Stephens Francis, Harry Dugmore et Rico Schacherl : Madame vient de Mars et Ève de Vénus
Stephens Francis et Harry Dugmore travaillaient comme scénaristes de sitcoms pour la télé et le théâtre lorsqu’ils firent la connaissance du dessinateur Rico Schacherl dans les milieux antiapartheid du début des années 90
Stephens Francis
et Harry Dugmore travaillaient comme scénaristes de sitcoms pour la télé et le théâtre lorsqu’ils firent la connaissance du dessinateur Rico Schacherl dans les milieux antiapartheid du début des années 90. Il fallait alors être pourvu d’une sacrée audace pour aborder, dans une bande dessinée paraissant en Afrique du Sud, les relations entre Blancs et Noirs. C’est pourtant le défi qu’entreprit de relever le nouveau trio avec la série humoristique Madame et Ève, qui connut un succès immédiat dans ce pays, suivi d’une rapide diffusion à l’étranger.
Mettant en scène une bourgeoise blanche et sa domestique noire, les courtes histoires de Madame et Ève, au dessin humoristique rudimentaire, offrent une savante combinaison de la satire sociale et du nonsense britannique. Dans les premières pages du sixième album, Madame (Gwen) et sa bonne (Ève) tentent de mieux se comprendre grâce à la lecture d’un best-seller consacré aux relations entre patronnes et employées de maison.

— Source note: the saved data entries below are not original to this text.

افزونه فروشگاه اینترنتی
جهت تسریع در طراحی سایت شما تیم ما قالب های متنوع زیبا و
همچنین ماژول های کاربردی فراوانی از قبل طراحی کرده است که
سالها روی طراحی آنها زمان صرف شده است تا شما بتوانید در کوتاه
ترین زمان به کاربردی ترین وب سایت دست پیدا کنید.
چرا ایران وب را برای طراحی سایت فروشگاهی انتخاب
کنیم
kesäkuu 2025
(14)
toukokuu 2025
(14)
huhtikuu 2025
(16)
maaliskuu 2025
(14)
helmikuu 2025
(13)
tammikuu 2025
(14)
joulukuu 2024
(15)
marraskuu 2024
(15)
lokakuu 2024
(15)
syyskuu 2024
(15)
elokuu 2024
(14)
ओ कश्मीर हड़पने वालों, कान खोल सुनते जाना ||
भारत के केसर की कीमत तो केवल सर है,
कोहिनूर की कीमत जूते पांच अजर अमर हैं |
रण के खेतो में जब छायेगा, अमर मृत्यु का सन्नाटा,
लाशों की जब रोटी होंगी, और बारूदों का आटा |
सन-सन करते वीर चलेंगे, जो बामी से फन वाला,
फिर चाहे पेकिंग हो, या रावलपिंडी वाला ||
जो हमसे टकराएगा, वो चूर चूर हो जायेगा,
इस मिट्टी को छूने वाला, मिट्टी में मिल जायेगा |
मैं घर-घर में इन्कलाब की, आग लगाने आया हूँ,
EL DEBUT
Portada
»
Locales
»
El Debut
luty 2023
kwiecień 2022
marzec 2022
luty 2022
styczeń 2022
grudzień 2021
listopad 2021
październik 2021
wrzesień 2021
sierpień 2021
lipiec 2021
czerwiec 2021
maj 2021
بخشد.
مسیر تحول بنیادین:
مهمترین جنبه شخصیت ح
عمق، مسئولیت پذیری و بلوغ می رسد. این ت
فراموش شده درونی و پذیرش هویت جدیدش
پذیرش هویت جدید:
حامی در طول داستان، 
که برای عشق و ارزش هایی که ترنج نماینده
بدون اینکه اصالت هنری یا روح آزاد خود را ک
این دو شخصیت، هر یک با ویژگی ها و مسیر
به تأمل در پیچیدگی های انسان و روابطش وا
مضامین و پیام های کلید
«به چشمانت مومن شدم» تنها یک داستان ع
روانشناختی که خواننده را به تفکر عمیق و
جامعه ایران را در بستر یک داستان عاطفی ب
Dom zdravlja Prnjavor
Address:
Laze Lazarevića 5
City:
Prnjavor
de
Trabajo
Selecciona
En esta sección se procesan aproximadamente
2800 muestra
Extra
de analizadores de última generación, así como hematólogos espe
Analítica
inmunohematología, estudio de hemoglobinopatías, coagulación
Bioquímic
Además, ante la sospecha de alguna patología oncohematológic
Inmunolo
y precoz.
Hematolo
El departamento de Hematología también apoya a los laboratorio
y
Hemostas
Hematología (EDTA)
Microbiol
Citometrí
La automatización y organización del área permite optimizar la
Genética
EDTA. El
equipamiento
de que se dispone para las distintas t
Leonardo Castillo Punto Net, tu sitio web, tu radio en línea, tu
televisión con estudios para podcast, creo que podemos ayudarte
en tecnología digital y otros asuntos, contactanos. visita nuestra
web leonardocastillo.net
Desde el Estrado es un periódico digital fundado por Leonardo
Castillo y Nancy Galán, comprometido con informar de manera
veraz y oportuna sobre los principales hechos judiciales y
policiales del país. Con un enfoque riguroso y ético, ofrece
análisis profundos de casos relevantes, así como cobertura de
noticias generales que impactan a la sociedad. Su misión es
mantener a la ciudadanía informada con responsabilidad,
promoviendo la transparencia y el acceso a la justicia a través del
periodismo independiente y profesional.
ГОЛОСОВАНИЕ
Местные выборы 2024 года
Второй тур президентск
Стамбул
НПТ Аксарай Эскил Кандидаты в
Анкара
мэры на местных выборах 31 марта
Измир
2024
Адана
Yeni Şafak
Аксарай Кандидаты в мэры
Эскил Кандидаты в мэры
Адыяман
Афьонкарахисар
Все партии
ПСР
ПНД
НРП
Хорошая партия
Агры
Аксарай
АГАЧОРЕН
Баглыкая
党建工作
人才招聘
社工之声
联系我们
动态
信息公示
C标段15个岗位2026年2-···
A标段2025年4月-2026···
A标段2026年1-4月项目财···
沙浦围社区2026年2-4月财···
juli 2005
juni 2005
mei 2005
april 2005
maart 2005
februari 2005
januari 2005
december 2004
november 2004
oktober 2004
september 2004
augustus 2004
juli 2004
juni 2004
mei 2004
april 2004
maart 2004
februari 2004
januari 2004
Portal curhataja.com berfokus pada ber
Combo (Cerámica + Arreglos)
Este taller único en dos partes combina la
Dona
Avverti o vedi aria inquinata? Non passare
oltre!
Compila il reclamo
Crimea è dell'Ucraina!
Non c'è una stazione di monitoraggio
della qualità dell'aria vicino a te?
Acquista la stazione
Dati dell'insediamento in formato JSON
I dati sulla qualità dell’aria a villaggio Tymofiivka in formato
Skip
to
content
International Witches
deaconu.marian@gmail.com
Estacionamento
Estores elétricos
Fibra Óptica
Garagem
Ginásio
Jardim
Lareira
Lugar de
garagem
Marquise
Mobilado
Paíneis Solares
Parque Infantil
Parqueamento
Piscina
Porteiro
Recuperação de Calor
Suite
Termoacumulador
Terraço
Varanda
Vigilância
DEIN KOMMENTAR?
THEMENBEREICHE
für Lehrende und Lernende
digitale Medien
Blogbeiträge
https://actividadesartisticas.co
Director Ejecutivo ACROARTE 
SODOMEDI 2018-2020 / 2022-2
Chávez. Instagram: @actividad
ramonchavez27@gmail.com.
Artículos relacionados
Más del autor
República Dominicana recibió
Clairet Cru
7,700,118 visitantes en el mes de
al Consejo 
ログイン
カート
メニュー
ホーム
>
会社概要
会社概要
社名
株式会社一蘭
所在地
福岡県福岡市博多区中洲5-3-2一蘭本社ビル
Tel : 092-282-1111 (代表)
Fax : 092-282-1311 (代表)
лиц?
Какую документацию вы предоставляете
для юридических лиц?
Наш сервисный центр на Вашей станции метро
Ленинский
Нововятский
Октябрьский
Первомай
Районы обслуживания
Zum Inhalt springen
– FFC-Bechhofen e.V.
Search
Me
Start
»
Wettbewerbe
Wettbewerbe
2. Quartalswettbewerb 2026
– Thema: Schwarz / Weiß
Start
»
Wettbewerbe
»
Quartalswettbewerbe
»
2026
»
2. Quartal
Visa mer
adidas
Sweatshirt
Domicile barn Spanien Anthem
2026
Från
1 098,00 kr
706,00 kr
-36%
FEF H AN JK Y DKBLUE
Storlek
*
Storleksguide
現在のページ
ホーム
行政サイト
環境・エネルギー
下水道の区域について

La première y apprendra à faire des compliments (malheureusement pas toujours justifiés); la seconde, à utiliser poliment la négation (c’est ainsi que, quand on lui demande si elle a fait la vaisselle, Ève répond désormais: "Non, mais je vous remercie de m’avoir posé la question.").
L’absence d’hypocrisie est la force de cette oeuvre qui aborde ouvertement, voire naïvement (faut-il y croire?), les questions les plus délicates, les stéréotypes et les préjugés propres à chaque groupe, plutôt que de les censurer. Gwen, sans être ouvertement raciste, s’intéresse peu à la culture de l’autre, ne fréquente que des femmes de sa classe et vit dans une maison pourvue de tout le dispositif de sécurité des riches Blancs (des murs de protection entourant le jardin aux caméras de surveillance, illustrés dans l’album). Quant à Ève, elle vole le café et le sucre de sa patronne et est d’une paresse exemplaire, allant jusqu’à feindre l’amnésie pour ne pas travailler. Si un monde sépare les deux femmes, elles ne répugnent cependant pas à s’asseoir sur le même sofa pour suivre à la télévision les plus récents potins relatifs à la vie amoureuse du président Mandela.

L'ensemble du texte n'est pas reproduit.